When Alyce walked out of his life, Albert Roundhouse hoped that someday, she might come back. Nobody’d ever take her place, though he met other women as he traveled the world and lived off the kindness of others and the money he could beg — and then he saw Frankie, and in “Almost Alyce,” Frankie could’ve been Alyce’s sister, maybe, nearly, except for that little job she hired Albert to do.
When his wife, Marguerite, cheated on him, Jared took her back because, well, he loved her. But then the spark went out of their marriage and she ruined his dreams. In “Starting Over,” Jared didn’t understand why Marguerite did what she did, until a co-worker said something that struck him right in the heart.

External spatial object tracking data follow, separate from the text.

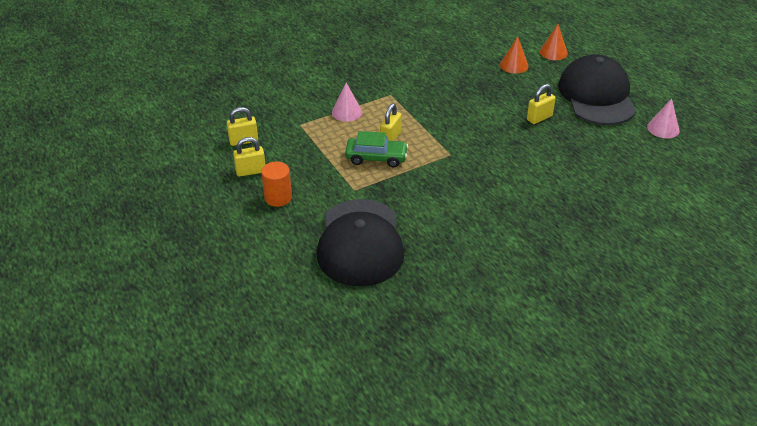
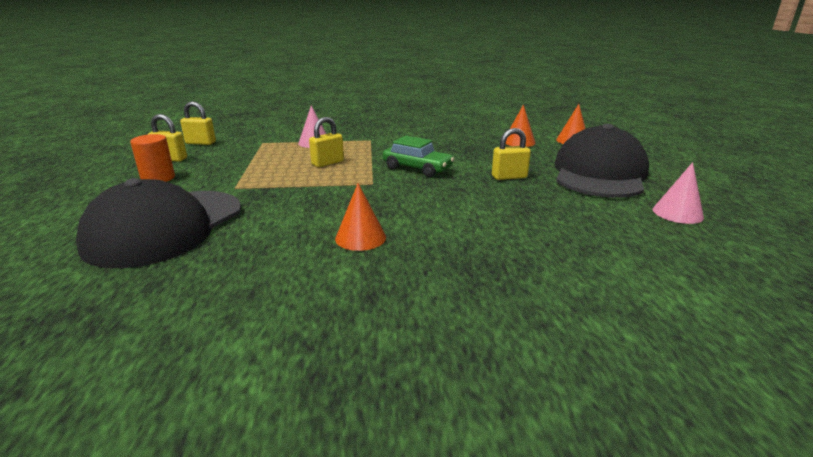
camera: 25 degrees right, 15 degrees down
(376, 157) = (293, 172): green car -> green car (417, 168)
(496, 211) = (360, 238): none -> orange cone

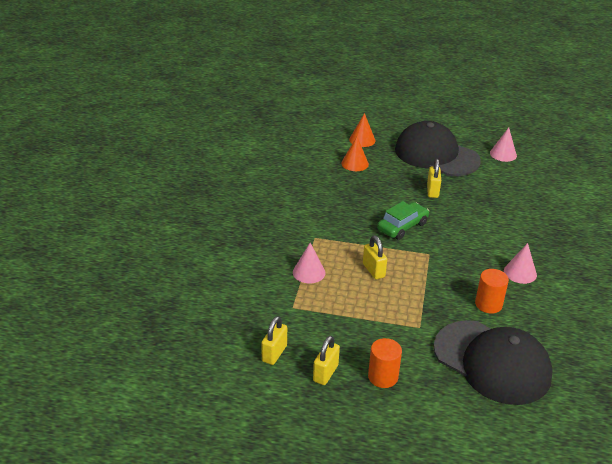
camera: 75 degrees left, 10 degrees up
(281, 220) = (488, 304): none -> orange cylinder
(360, 238) = (520, 272): orange cone -> pink cone

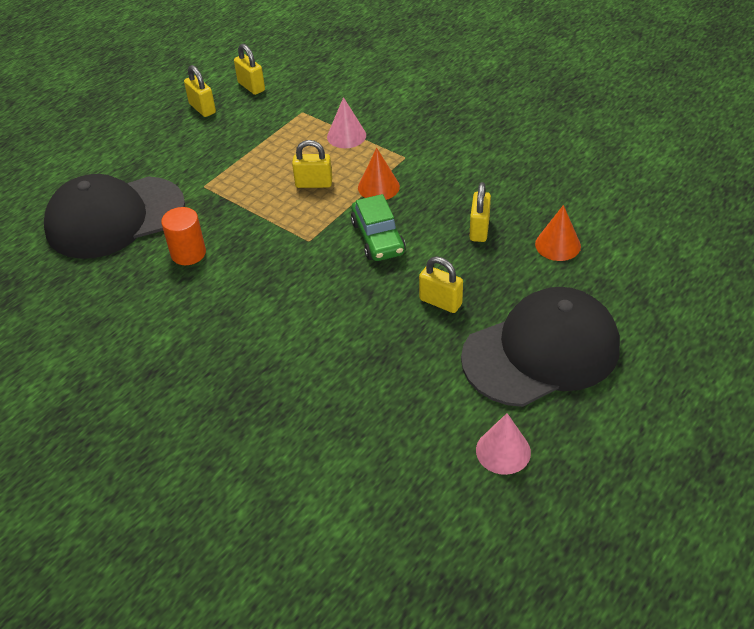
camera: 120 degrees right, 10 degrees up
(362, 140) = (627, 277): orange cone -> orange cone (378, 187)
(363, 191) = (479, 229): none -> yellow padlock
(383, 377) = (167, 140): orange cylinder -> none
(520, 272) = (213, 310): pink cone -> none

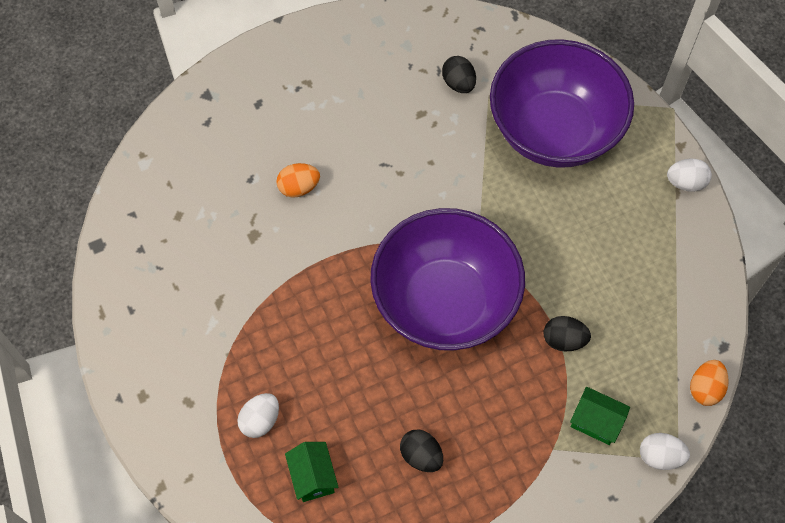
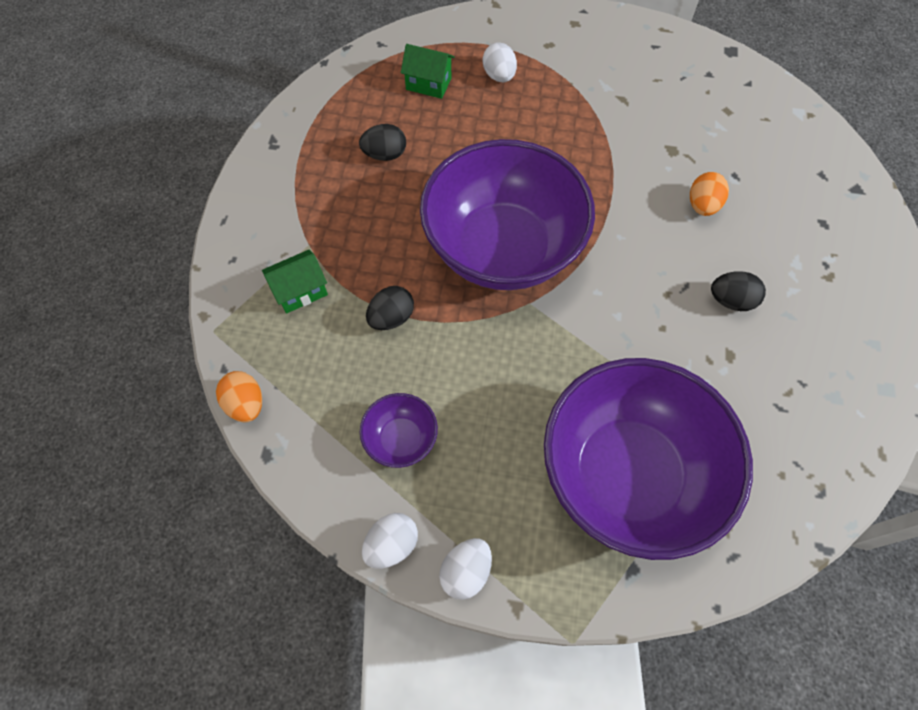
camera: 125 degrees right, 0 degrees up
(458, 83) = (750, 417): black egg -> black egg (731, 300)
(642, 271) = (401, 439): none -> purple bowl
(660, 456) = (228, 319): white egg -> white egg (392, 544)

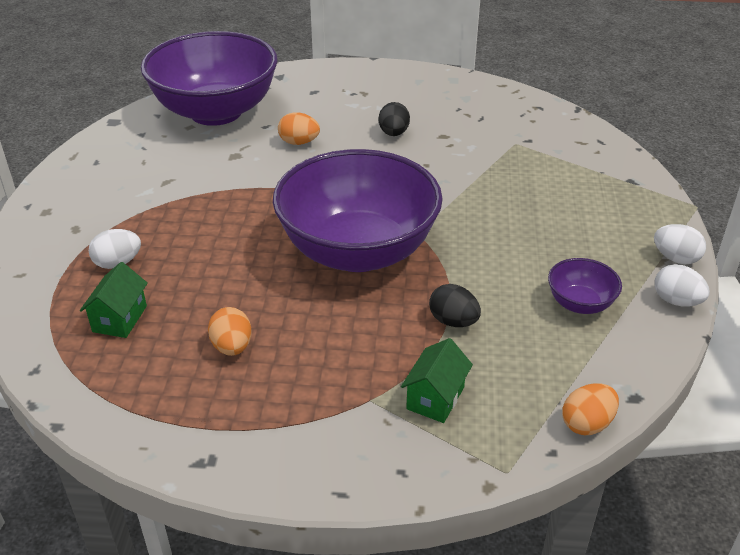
camera: 95 degrees left, 25 degrees down
(300, 291) = (435, 398): green house -> green house turned 60 degrees clockwise
(385, 154) = (232, 347): black egg -> orange egg
(627, 474) = (560, 182): purple bowl -> purple bowl (216, 112)

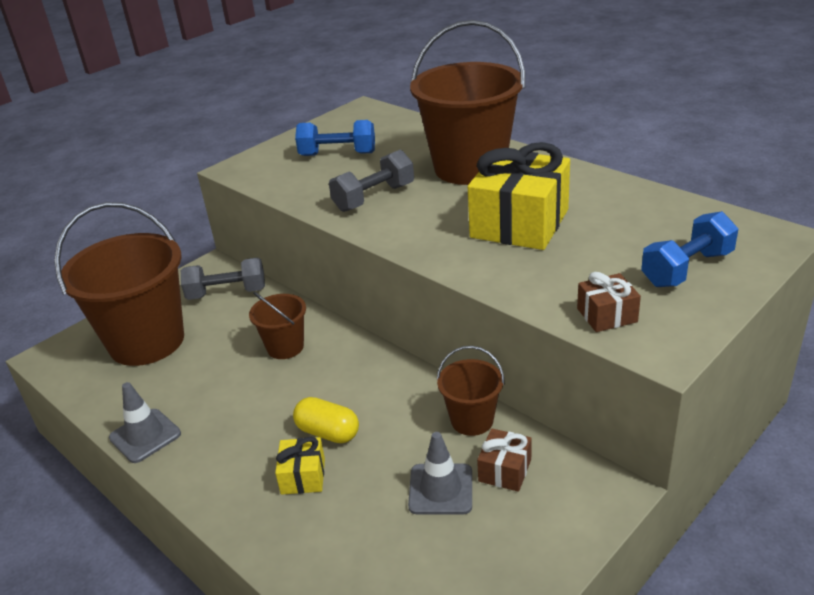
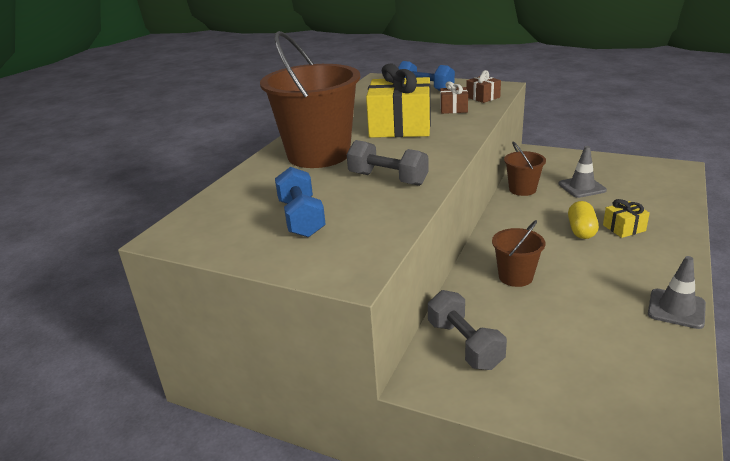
camera: 110 degrees left, 5 degrees down
(147, 341) = (579, 370): brown bucket -> none
(505, 470) = (550, 175): brown gift -> brown gift (453, 109)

On the afternoon that Chase Martin ran away from school, he was sure the police were looking for him. Instead of cops, though, Chase was found in the woods by a homeless man who seemed to be troubled. When the man turned out to be a thief, Chase lost everything, but in “Otis,” he gained something, too.
Six months after his brother, Seth, died, a strange man visited Roger with a message from beyond. Roger and Seth were never close, not even as children, but in “Reply to a Dead Man,” Seth had plenty to say.
Imagine, if you will, a man with a heavy sigh on his lips, shaking his head ruefully as though he can’t quite believe what’s happening. That’s the idea of what to expect in “The Awkward Black Man.”
The stories inside this book are like a rained-out Saturday afternoon event. They’re like a bad car battery when you just bought four tires. Like ink-stains on a brand-new shirt: irksome, not life-or-death, but leaving you wondering what you did to deserve this.
But although these tales might remind you of a busted shoelace on your favorite kicks, you’re going to love every one of them because author Mosley is the kind of storyteller that makes his characters’ worst days into something you can relate to and recognize.
Been there. Done that. Lived, too. Gonna be OK.
Fans of Mosley don’t need to be told twice to go find this book. Just go. If you’re new to Mosley but you love short stories, “The Awkward Black Man” might be the best book for your life right now.